(Requirement): In the records below, rewrite the lines from the one containing "En+ Group направит более 740 млн" up to and including the one containing "14 апреля в центральном офисе ОАО", swapping "теплоснабжения" for "электроснабжения" and leaving everything else untouched.

Records from a dataset
..............................

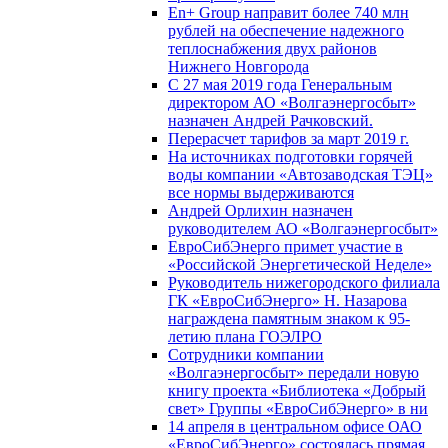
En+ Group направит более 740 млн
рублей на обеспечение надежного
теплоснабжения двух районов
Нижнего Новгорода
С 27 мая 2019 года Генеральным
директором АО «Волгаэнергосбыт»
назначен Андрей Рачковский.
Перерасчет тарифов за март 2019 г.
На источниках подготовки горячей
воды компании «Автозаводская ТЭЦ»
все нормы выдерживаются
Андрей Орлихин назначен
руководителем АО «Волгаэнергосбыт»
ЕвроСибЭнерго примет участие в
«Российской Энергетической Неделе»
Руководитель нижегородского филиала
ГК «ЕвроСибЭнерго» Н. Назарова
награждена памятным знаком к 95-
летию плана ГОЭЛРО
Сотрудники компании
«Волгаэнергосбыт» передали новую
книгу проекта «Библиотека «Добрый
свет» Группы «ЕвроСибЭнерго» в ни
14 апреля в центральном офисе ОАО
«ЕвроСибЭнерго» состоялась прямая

..............................

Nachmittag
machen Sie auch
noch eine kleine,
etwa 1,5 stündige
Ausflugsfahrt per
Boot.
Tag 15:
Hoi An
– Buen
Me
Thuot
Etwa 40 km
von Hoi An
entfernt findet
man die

..............................

(Reply):
En+ Group направит более 740 млн
рублей на обеспечение надежного
электроснабжения двух районов
Нижнего Новгорода
С 27 мая 2019 года Генеральным
директором АО «Волгаэнергосбыт»
назначен Андрей Рачковский.
Перерасчет тарифов за март 2019 г.
На источниках подготовки горячей
воды компании «Автозаводская ТЭЦ»
все нормы выдерживаются
Андрей Орлихин назначен
руководителем АО «Волгаэнергосбыт»
ЕвроСибЭнерго примет участие в
«Российской Энергетической Неделе»
Руководитель нижегородского филиала
ГК «ЕвроСибЭнерго» Н. Назарова
награждена памятным знаком к 95-
летию плана ГОЭЛРО
Сотрудники компании
«Волгаэнергосбыт» передали новую
книгу проекта «Библиотека «Добрый
свет» Группы «ЕвроСибЭнерго» в ни
14 апреля в центральном офисе ОАО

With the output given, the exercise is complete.